Intentar disculparse con los Declan ya era bastante embarazoso, no podía soportar verlos más tiempo. Elizabeth sabía que si se quedaba más tiempo, seguramente se desmayaría por todo lo que estaba sucediendo. La idea de que Noah tenga el sello la enfureció pero lo dejó pasar. No había nada que pudiera hacer al respecto ahora. Él debería estar dispuesto a devolverlo él mismo, o están condenados de por vida.
Por su parte, estaba dispuesta a creer en las palabras de Noah. Había prometido devolver el sello una vez que termine de castigar a su hermana.
—Aún no nos has dicho por qué castigaste a tu hermana Noah. Sabes que los familiares están fuera de límites —Noah se chupó los labios e ignoró las palabras de su madre. Sus berrinches regulares ya no lo conmovían más. La única persona que puede hacerlo cambiar de opinión es Anna y ella sabe mejor que nadie que no debe involucrarse en esto.
—Anna, háblale a tu marido ya que no quiere decirme nada —Evelyn Declan estaba molesta. Pero sabe que no podía presionar a Noah más de lo que ya había hecho. Anna se volvió hacia Noah, que no la miraba. Ahora ella entendía por qué él había estado tan enojado cuando regresó. No estaba enojado con ella en absoluto. Estaba molesto por Beth y su amiga.

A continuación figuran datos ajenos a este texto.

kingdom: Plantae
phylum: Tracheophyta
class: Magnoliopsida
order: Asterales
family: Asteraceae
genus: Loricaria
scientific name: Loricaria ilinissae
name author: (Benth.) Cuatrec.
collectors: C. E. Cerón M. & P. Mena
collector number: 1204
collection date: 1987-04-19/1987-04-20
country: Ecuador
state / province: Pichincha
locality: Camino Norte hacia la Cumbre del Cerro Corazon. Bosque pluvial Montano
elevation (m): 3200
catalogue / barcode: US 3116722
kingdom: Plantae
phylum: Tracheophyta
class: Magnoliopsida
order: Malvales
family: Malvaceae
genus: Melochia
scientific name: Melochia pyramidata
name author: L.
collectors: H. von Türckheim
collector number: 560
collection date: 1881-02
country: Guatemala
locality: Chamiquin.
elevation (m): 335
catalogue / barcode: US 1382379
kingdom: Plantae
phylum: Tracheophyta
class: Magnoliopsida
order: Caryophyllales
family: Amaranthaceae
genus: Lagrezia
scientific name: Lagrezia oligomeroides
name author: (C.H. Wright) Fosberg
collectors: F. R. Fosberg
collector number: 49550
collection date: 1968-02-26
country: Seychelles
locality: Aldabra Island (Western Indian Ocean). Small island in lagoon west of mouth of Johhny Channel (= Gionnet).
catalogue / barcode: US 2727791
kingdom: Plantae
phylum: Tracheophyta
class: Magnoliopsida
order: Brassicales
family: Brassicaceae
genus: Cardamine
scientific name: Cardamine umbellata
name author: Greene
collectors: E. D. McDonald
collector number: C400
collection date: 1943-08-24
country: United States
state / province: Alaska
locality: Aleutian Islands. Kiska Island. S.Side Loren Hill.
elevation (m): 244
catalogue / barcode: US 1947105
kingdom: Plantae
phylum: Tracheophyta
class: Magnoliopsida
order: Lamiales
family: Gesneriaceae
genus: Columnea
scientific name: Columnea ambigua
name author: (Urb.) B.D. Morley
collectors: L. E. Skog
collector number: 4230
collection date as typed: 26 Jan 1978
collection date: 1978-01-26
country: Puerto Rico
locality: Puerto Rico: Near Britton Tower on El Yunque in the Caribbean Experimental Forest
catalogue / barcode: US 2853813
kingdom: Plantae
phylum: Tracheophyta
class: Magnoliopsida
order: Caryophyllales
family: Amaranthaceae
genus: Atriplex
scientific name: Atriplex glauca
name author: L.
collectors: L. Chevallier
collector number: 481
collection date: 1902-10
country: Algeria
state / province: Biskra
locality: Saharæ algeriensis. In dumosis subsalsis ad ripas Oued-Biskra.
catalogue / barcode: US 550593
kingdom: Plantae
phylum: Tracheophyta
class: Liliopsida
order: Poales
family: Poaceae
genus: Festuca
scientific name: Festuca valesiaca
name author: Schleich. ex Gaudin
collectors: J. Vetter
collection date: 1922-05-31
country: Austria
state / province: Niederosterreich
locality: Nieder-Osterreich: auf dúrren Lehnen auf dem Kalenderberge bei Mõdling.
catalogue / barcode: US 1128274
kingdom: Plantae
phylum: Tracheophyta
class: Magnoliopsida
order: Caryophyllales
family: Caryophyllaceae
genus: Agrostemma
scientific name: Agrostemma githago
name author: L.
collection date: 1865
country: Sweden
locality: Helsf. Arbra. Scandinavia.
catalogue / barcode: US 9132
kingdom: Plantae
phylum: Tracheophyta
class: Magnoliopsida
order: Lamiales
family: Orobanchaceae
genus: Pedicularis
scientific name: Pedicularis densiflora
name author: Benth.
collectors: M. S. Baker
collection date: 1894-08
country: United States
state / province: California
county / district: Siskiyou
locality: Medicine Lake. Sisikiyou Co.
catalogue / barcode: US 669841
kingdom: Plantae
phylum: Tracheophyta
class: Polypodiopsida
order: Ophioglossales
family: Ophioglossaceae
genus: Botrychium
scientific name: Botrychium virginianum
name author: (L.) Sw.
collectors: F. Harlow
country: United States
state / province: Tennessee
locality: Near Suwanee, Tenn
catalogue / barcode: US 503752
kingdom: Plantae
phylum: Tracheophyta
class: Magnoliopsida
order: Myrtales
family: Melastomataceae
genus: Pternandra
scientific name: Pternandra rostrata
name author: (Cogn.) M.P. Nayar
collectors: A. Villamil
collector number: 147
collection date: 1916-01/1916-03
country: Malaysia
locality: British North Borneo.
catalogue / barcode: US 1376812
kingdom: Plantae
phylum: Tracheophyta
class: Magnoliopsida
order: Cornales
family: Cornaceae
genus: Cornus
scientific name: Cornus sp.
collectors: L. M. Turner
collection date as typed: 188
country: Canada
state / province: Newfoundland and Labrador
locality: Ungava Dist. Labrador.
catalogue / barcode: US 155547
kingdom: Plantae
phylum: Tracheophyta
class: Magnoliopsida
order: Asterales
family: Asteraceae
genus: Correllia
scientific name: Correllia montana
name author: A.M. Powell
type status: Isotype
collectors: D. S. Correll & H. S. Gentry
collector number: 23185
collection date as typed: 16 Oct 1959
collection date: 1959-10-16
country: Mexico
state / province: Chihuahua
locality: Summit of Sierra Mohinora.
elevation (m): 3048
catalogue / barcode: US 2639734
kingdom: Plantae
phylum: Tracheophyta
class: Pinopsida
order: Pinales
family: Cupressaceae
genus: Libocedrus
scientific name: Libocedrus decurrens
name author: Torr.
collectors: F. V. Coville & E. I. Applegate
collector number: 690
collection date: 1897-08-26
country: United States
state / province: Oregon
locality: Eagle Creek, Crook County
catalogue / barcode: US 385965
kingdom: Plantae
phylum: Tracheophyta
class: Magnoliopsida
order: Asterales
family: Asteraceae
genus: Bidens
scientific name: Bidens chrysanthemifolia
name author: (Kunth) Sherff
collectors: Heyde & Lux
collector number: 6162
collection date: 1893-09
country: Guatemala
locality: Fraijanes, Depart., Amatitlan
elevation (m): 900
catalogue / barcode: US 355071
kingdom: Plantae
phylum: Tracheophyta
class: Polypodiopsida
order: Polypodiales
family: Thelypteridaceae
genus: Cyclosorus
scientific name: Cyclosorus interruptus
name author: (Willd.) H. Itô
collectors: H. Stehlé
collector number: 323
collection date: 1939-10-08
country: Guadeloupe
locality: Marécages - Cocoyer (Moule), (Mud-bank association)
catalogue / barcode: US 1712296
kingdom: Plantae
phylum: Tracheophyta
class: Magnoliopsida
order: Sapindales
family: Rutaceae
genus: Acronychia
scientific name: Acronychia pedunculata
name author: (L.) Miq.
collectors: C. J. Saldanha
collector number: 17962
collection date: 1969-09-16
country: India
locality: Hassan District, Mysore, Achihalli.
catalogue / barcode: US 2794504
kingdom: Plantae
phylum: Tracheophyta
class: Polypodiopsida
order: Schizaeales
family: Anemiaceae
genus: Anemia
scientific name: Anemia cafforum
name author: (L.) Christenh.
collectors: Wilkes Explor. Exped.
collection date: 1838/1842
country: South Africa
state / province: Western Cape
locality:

Anna se mordió los labios. No quería involucrarse, pero Evelyn la había involucrado de todos modos.
—Noah —ella pronunció suavemente derritiendo su corazón de hielo antes de que él siquiera encontrara su mirada. Esta mujer, tan suave y delicada, pero a la vez tan fuerte, lo llamaba otra vez, con esa voz que sonaba tan angelical en sus oídos. Pensó que ella era tímida para expresar su amor frente a otros, pero mira ahora.
—Mmm —murmuró dándole toda su atención. El amor y el afecto entre ambos podían provocar envidia en cualquier persona. No necesitaban hacer mucho para que todos supieran que estaban profundamente enamorados.
Damien todavía se preguntaba por qué Noah escondía el hecho de que Anna es su esposa. No quería ver más de sus tonterías y se excusó para salir de la habitación.
El corazón inmutable y frío del multimillonario, Noah Declan, se había derretido por su querida esposa. Solo ella puede convertir a esta bestia en un monstruo amable. El Rey Raven tomó nota.